_EXERCISE INSTRUCTIONS_: From the data below, copy out every line that contains the string "wooden". Case counts, so only exact-case matches qualify.

TASK INPUTS: Begin

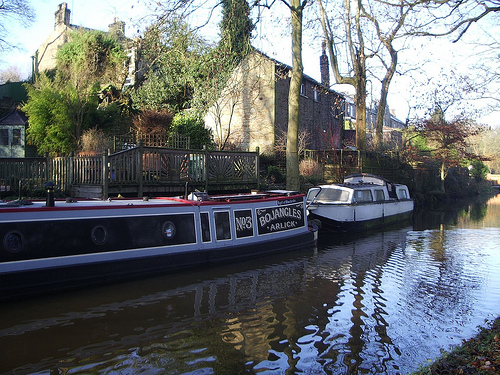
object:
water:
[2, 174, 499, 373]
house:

TASK INPUTS: End
TASK INPUTS: Begin

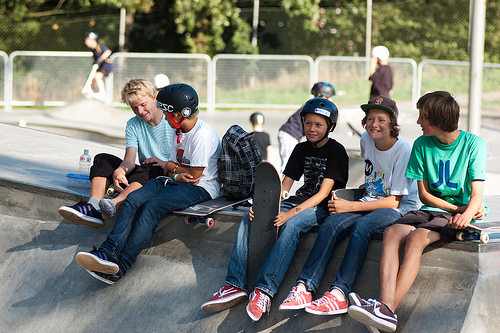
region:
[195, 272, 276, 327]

TASK INPUTS: End
TASK INPUTS: Begin

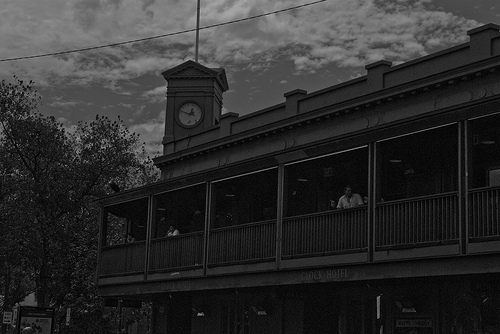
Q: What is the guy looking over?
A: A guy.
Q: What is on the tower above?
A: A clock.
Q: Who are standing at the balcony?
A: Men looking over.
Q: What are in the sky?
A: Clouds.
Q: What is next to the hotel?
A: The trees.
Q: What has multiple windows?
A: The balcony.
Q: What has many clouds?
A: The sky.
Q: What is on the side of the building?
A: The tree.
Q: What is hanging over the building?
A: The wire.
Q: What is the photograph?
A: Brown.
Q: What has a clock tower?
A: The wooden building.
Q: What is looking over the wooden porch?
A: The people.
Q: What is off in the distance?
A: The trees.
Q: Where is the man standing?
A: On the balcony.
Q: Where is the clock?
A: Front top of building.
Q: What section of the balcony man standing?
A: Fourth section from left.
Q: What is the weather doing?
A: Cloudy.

TASK INPUTS: End

_RESPONSE FOR THIS EXERCISE_:
A: The wooden building.
Q: What is looking over the wooden porch?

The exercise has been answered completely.